(Reuters) – The U.S. Supreme Court on Monday agreed to decide whether the federal government must pay insurers $12 billion under an Obamacare program aimed at encouraging them to cover previously uninsured people after the healthcare law was enacted in 2010.
FILE PHOTO: A sign on an insurance store advertises Obamacare in San Ysidro, San Diego, California, U.S., October 26, 2017. REUTERS/Mike Blake
The justices will hear an appeal by a group of insurers of a lower court ruling that Congress had suspended the government’s obligation to make the payments. The insurers have argued that the ruling would allow the government to pull a “bait-and-switch” and withhold money they were promised.
Insurers including Moda Health Plan Inc have said the government was supposed to help them recover from early losses they suffered after the passage of the 2010 Affordable Care Act, often called Obamacare, under Democratic former President Barack Obama.

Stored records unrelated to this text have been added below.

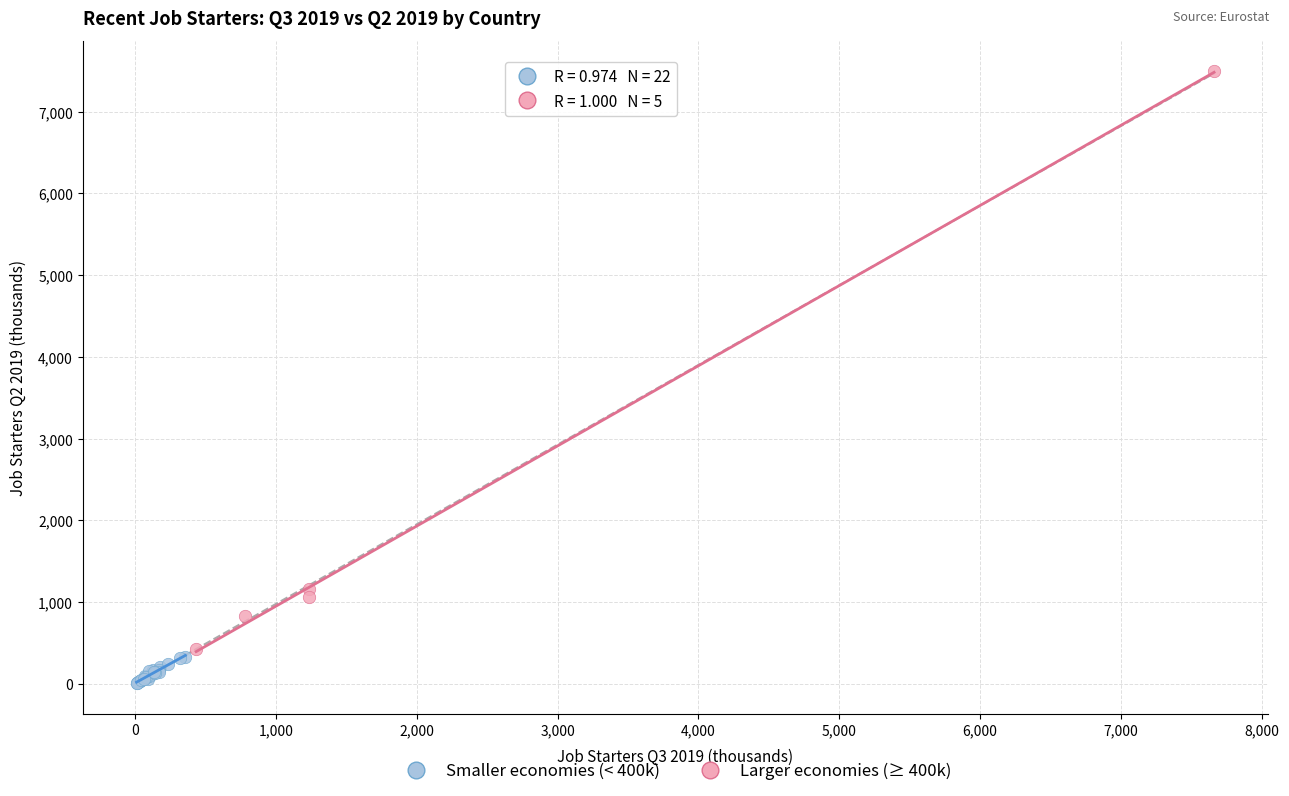

Which series has the largest Y range (max minus min)?

Larger economies (≥ 400k)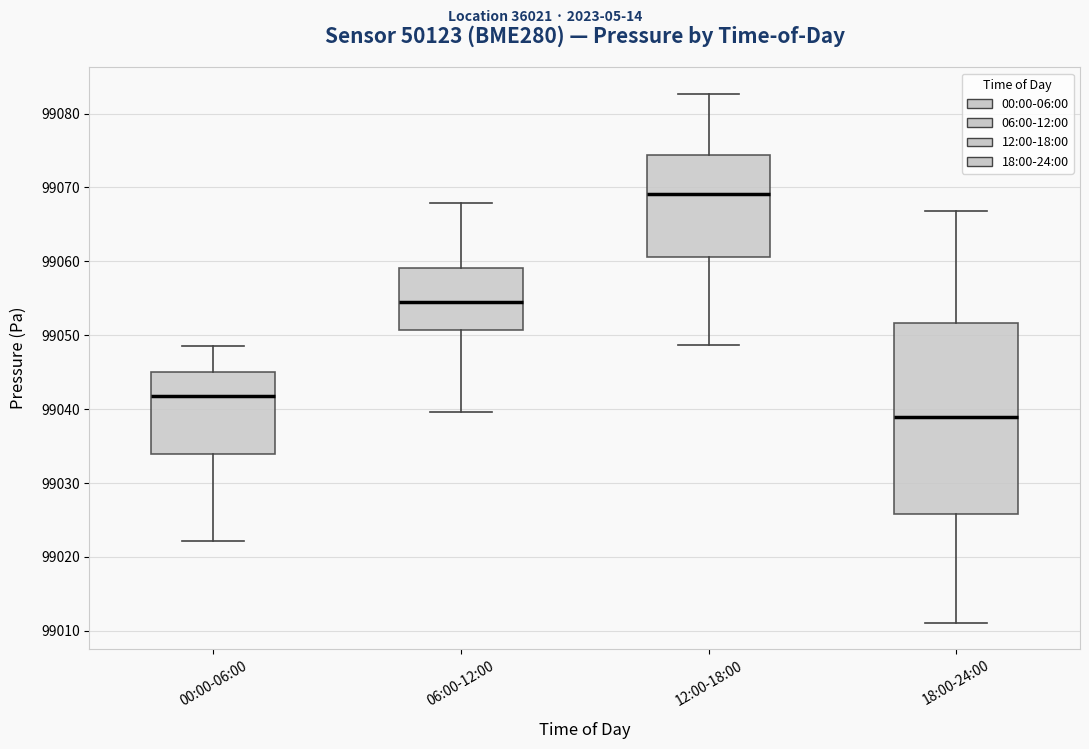

Which box has the lowest median line?

18:00-24:00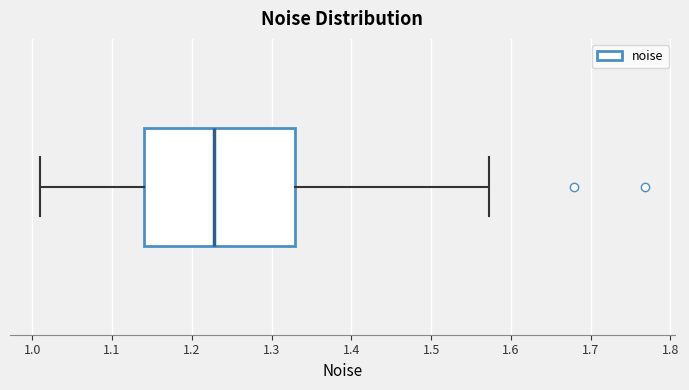

Read this box plot against the x-axis: the position of the median line, the range covered by the box, and the ends of both whiskers. The values are not printed on the chart, so give them approximately, as read against the axis.

median 1.23, box 1.14 to 1.33, whiskers 1.01 to 1.57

Payments would have come through the law’s so-called risk corridor program that aimed to mitigate insurers’ risks from 2014 to 2016 when they sold coverage to previously uninsured people who bought insurance on exchanges established under the Obamacare law.
Under the program, insurers that paid out significantly less in claims on policies sold through Affordable Care Act exchanges than they took in from premiums paid some of their gains to the government. Insurers that paid out more were entitled to compensation from the government for part of their losses.
Republicans, who have opposed Obamacare from the outset and sought numerous times to repeal it in Congress, have called the risk-corridor program a “bailout” for the insurance industry
In December 2014, Congress passed an appropriations bill for the 2015 fiscal year that included a rider barring the U.S. Department of Health and Human Services from using general funds to pay the government’s risk corridor obligations.
As a result, the government could compensate insurers only with the money it collected from insurance companies that paid less than they took in from premiums. Congress enacted identical riders for fiscal years 2016 and 2017.
Payments from insurers, though, could not fund all of the claimed risk corridor payments. In November 2017, HHS published statistics indicating that payments from insurers for the three-year period fell short of claimed payments by $12 billion.
Insurers including Moda, Blue Cross and Blue Shield of North Carolina, Maine Community Health Options and Land of Lincoln Mutual Health Insurance Company sued the government after it failed to pay them money they said they were owed.
The U.S. Court of Appeals for the Federal Circuit by a 2-1 vote last year ruled in the case that Congress, in passing the appropriations riders, implicitly repealed its statutory obligation to pay them at all.
The insurers appealed, arguing that Supreme Court precedents require much more explicit legislative language to eliminate a previously adopted payment obligation.